手記をめぐっては遺族が出版中止を訴える中、実名出版をするべきだったのか、新たな議論を呼びそうだ。
紀藤弁護士「もう匿名は許されないのではないか?」
小倉氏は2015年6月12日に出演した「とくダネ!」(フジテレビ系)で、元少年Aについて、
「いま30歳過ぎている訳でしょ?自分の責任で本を書くのであれば、実名で書けばいいじゃないですか。そのぐらいの責任はあってしかるべきじゃないですか」
と指摘した。
同様の指摘は弁護士の紀藤正樹氏もしている。「もう匿名は許されないのではないか?」と題した6月11日のブログで、
「自ら本を出す以上、少年時代の犯罪という点で、将来の更生のために与えられてきた『少年A』という『匿名』特権も許されることはないでしょう」
と書いた。元少年Aの実名は、読者である国民にとって「知る権利」の対象になりうるとして、「それが『表現の自由』の『自己責任』の帰結」と述べた。

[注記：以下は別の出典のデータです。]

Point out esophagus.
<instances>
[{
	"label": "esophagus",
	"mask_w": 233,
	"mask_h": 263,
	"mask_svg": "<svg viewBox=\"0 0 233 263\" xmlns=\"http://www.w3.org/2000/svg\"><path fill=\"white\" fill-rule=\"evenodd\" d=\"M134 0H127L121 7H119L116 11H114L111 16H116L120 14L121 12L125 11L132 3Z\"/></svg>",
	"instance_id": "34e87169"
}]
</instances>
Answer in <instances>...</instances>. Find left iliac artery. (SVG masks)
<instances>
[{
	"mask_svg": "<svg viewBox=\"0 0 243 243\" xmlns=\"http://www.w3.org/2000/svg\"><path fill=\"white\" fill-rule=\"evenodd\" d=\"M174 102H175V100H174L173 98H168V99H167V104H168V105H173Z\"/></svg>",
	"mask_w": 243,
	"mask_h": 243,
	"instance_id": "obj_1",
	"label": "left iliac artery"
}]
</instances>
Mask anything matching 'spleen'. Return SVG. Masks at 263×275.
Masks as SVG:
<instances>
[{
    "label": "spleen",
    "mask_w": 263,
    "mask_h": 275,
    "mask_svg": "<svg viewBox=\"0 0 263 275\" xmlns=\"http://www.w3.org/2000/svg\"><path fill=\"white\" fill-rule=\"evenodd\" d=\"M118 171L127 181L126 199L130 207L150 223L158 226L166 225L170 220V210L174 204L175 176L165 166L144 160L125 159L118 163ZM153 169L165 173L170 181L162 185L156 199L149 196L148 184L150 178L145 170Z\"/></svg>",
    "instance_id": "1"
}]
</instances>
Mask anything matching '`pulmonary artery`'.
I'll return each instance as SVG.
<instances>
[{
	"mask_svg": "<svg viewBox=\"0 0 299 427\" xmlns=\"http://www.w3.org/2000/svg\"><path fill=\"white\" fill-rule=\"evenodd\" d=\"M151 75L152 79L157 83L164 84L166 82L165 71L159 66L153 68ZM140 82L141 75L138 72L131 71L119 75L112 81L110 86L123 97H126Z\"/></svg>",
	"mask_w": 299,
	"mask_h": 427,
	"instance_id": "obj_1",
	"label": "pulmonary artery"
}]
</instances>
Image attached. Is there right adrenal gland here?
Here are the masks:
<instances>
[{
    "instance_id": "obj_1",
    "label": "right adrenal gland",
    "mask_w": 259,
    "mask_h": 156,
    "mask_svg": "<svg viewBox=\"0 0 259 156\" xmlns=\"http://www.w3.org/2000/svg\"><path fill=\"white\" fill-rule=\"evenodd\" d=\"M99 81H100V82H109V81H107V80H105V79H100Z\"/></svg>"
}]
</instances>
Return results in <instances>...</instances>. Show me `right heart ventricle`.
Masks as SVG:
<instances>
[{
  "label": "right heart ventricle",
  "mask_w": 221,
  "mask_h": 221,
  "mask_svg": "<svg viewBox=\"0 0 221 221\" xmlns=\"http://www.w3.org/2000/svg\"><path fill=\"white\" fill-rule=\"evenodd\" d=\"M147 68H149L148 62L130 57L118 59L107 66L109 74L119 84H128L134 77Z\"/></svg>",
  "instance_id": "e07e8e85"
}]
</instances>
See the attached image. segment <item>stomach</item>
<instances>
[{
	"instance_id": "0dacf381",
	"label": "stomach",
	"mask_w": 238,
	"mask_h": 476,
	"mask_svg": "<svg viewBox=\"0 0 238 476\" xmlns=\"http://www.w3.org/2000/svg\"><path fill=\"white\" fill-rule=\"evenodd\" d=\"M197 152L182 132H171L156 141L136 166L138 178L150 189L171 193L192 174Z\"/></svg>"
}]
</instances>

さらに、
「自ら匿名で『更生』の機会を得る権利を放棄したのも同様というほかありません」
と主張した。
こうした意見はツイッターなどネット上にも広がっていて、
「少年法では保護されてない年齢なんだから、今更匿名で何言ってんだ」
「『どのようなご批判も甘んじて受ける覚悟です』というのが本心なら元少年Aではなく実名で書くべきだったのでは」
「ノンフィクションというなら少年Aではなく実名で出してこいと思う」
といった書き込みがあった。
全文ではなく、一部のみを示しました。